> **練習問題 A**
観劇の感想文について、次の問いに答えてください。
(i) 2)で、書き手が強く持ちすぎて行ったと述べているのは何のイメージですか。
(ii) 4)で、ダンスの先生役をやっているのは誰だと書かれていますか。
(iii) 6)で、同じ曲はどのように歌われていたと述べられていますか。

> **本文抜粋**
┏━━

結論から言うと、残念ながら、非常に感動したという域には達しませんでした。

原因は、出演者だけの問題ではなく、私にも原因が。。。

1)あまりにも期待しすぎて行った。
前評判がいいので、こういう場合、別におもしろくないわけではないのに、がっかりすることがある。

2)四季の「オペラ座の怪人」のイメージを強く持ちすぎて行った。
ストーリーもさることながら、このバージョンは隠れ家へ行く時の4オクターブは必要であろうと思われる例の低音から始まり、どんどん上がって行き、ものすごい高音で終わる歌も見せ場です。この曲があまりにも有名で、いい曲だし、これだけの高音はオペラ歌手でもないのになかなか聴けないので、最初に聞いた時は、結構衝撃を受けます。
これと比較すると、どんなにわおうさんが、歌を頑張っても物足りなさを感じます。

3)1幕が物足りない。
確かに1幕のわおうさんの歌はすばらしかった。これほど高音が安定していて、声量があるとは期待以上だった。
でも、四季の隠れ家での歌とシャンデリア落しがあまりにインパクトが強すぎて、1幕からがんがん全開で、凄すぎる内容なので、比較すると物足りなさを感じてしまう。

4)マダム・ジリーが物足りない。
宝塚版だと名前が違うようですが、貴柳さんがやられているダンスの先生役が、彼女のイメージにぴったりで、どんな演技を見せてくれるかと、期待していただけに、ほとんど目立たず残念。

5)ラウルが物足りない。
宝塚版だとこれも名前が違うようだが、四季では結構男前な方がやられ、誠実で、正義感があり、彼とファントム、クリスティーヌとの3角関係が見所の一つなので、期待していたのですが。。勝負には勝ったが、結局愛には負けたようなラウルが不憫で泣けたのだけれど。。宝塚版では単なる金持ちの女好きで、あまり深い役どころではなかった。

6)芝居の後のフィナーレが地味。
いつも宙組のショーは満足していたのだけれど、今日のは短めだし、黒燕尾もなんとなく物足りなさを感じた。大階段での黒燕尾で踊るシーンがたんに降りてくるだけで、もっと時間を長くしてほしかったな。
同じ曲がなんども編曲を変えて繰り返し歌われていたけど、この曲あまり好きになれなかった。

7)パレードが盛り上がらなかった。

┗━━

> **練習問題 B**
エントリの先頭から「2: (256, 272)」を含む行までを、「images」を「frames」に改めて書き直し、ほかは変えずにその部分だけを示してください。画像は答えに含めないでください。

> **提供エントリ**
┏━━

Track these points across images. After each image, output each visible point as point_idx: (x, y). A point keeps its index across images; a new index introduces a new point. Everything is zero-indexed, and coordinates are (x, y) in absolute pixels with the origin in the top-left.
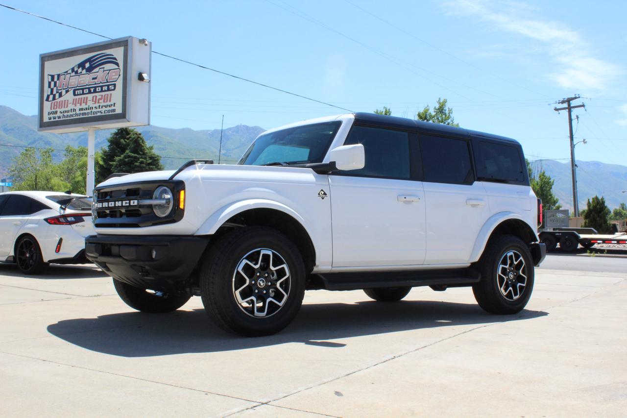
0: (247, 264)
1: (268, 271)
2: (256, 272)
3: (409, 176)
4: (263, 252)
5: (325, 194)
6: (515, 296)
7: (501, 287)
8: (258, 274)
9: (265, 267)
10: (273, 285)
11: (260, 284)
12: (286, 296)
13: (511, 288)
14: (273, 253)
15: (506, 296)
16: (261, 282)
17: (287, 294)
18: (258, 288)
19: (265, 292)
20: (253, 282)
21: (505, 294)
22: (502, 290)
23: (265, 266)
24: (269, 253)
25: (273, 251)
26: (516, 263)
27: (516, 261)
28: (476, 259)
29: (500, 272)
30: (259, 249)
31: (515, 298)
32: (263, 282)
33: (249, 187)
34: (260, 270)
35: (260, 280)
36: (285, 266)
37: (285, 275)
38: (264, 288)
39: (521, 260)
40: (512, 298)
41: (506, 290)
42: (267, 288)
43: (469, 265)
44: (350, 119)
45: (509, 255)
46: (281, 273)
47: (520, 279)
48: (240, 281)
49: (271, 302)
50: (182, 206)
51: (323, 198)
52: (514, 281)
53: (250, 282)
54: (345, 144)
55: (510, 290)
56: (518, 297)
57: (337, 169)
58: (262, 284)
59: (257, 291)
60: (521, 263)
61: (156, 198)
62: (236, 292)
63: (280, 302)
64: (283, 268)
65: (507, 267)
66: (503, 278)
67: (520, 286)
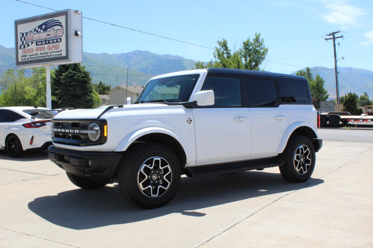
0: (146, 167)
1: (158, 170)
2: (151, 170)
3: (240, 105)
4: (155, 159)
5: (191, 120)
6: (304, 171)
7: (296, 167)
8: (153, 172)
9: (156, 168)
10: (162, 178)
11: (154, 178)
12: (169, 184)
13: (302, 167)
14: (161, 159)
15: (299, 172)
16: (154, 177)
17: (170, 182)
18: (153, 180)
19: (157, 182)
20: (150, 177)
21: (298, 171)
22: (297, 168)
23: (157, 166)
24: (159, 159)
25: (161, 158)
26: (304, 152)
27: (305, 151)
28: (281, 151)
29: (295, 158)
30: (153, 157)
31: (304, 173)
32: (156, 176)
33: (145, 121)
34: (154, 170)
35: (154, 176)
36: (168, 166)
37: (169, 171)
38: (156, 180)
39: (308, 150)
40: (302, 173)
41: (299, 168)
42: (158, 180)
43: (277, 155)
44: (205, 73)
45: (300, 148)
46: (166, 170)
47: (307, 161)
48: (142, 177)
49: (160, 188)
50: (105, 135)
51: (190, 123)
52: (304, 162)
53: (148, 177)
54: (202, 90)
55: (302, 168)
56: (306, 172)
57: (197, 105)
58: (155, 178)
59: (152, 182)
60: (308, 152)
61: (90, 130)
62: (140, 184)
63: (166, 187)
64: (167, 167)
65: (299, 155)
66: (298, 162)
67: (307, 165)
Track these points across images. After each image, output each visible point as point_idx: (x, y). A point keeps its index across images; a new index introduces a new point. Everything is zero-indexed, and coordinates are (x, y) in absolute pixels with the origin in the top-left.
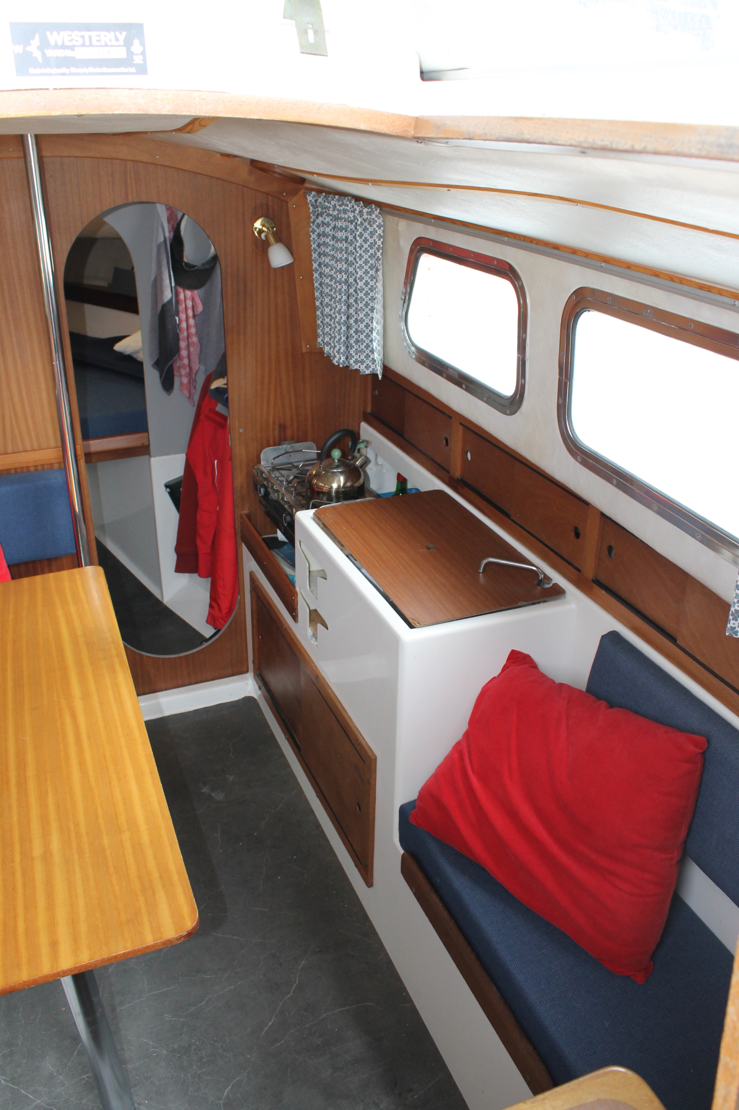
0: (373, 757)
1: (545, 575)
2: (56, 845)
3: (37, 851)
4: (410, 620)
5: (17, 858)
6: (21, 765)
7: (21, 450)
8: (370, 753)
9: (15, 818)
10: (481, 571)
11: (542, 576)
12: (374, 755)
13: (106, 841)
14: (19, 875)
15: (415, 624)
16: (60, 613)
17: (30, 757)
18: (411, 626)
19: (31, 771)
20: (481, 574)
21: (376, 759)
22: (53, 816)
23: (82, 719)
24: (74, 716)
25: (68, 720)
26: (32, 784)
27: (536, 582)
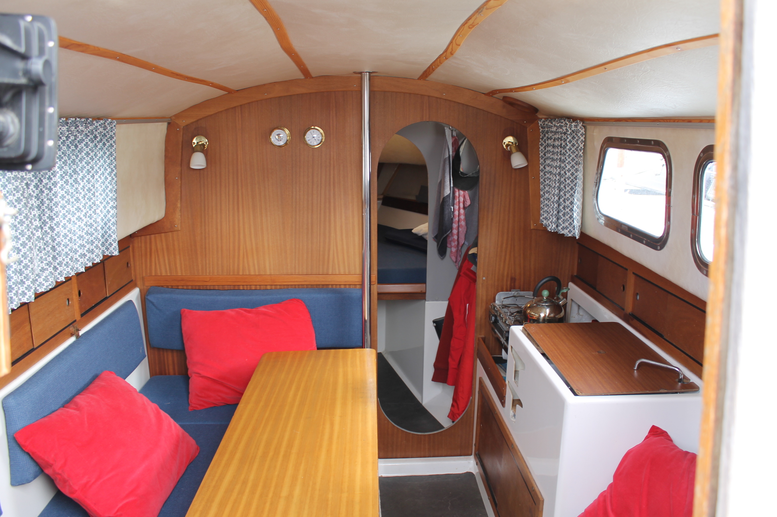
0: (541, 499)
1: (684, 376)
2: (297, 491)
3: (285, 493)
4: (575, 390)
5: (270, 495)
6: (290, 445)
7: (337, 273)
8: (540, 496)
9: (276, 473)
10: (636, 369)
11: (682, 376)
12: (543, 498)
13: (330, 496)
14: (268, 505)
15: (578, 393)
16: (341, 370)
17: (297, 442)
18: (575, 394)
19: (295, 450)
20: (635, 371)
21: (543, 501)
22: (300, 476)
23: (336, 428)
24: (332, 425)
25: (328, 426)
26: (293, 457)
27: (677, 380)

┗━━

> **解答 A**
(i) 四季の「オペラ座の怪人」のイメージ
(ii) 貴柳さん
(iii) 編曲を変えて何度も繰り返し歌われていた

> **解答 B**
Track these points across frames. After each image, output each visible point as point_idx: (x, y). A point keeps its index across frames; a new index introduces a new point. Everything is zero-indexed, and coordinates are (x, y) in absolute pixels with the origin in the top-left.
0: (247, 264)
1: (268, 271)
2: (256, 272)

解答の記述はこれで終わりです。